I miss my car. It’s not like I’ve lost it; it’s sitting in my garage and has barely moved in two months. What I miss is the escape it provides. In my daily commute and the times driving from appointment to appointment, my car was a four-doored sanctuary that helped me settle my head, distract me from worries, and allowed me to focus my thoughts. My car has doubled as an office, a lunchroom, and a hideout on top of being simply a mode of transportation. When I needed a change of scenery — both from the physical world around me and the interior world of my mind — my car was my ticket to ride.
There’s a place, just like my car, that singer-songwriter Matt Holubowski sings of on his hauntingly beautiful song “Around Here” that offers him similar escape and refuge. For Holubowski, as with me, it’s “less the space, than it is the escape.” It’s a fortress of solitude, impenetrable to distractions, locked to all outsiders, and no one else knows the password. “Around Here”, like all of Holubowski’s enchanting new album Weird Ones, reminds me that, of all the intangibles that isolation orders have robbed from us, escape is the thing I miss most.
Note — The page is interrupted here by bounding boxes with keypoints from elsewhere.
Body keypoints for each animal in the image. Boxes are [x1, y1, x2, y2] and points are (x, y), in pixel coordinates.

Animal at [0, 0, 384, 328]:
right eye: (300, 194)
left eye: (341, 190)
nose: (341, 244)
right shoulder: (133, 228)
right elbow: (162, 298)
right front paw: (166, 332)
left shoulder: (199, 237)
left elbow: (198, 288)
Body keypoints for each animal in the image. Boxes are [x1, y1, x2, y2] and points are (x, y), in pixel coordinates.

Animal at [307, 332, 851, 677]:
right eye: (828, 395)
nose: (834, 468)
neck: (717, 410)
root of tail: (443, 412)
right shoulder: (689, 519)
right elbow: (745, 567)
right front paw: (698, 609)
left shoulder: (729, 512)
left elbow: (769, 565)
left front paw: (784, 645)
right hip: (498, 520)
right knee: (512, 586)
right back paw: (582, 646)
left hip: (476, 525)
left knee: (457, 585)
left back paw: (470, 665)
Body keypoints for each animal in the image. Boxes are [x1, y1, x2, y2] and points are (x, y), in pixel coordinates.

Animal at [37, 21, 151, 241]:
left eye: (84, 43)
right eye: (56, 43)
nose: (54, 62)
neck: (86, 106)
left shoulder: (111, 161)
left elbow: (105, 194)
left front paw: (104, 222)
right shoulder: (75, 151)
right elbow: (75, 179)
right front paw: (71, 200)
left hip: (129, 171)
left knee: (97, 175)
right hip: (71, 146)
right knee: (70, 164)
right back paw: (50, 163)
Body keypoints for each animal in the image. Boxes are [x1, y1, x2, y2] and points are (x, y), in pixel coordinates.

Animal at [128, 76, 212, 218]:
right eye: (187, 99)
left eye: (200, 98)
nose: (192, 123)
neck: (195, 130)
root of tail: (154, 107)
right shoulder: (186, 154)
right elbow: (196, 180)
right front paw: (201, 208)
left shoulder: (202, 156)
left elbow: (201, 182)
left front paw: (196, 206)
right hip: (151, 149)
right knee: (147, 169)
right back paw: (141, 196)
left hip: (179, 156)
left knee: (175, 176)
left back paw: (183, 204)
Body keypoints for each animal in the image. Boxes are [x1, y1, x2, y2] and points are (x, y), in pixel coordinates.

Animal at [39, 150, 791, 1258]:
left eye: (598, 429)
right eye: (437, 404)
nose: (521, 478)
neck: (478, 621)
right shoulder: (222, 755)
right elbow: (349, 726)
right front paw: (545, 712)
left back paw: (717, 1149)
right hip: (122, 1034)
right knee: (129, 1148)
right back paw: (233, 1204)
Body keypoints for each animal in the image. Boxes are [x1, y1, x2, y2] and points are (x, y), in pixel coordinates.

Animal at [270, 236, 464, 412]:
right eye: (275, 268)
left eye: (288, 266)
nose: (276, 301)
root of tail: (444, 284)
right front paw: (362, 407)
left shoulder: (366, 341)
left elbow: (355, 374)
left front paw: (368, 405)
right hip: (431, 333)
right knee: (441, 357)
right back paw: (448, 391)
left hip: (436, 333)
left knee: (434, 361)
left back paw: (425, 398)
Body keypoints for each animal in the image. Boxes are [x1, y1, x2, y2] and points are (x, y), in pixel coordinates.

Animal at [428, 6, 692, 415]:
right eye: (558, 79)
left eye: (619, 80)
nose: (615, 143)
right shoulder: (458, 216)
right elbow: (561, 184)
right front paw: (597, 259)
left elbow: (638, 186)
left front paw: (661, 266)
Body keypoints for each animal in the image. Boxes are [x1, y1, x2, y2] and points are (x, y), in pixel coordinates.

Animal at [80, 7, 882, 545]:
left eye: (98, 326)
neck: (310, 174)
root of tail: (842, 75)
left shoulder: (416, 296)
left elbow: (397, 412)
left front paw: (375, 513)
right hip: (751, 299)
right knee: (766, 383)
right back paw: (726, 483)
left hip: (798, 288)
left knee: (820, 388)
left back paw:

When I get into “Around Here”, I get lost: in Holubowski’s gentle sleep-singing voice; in the song’s majestic march; in the coda’s fluttering sounds of birds. Opening with a clean, simple organ line that could just as easily signal the early morning dawn as a clear blue-black night sky, Hulubowksi doesn’t describe a place so much as conjure it through his instrumentation and arrangement. “Around here,” he sings, “it’s lighter than air, and it’s harder to run,” suggesting that wherever his magic place is, it’s his own personal decompression chamber.
Sure, working from home with minimal person-to-person contact provides some amount of freedom, but what “Around Here” helps me realize now is that getting into my car and driving — away from work, or home, or aimlessly about with no destination in mind — was always less about getting away from someone, something, or someplace and more about getting out of my own head and getting to the place “where the fog lifts in silence the moment you’re in it / Where I count all the things that I took for granted.”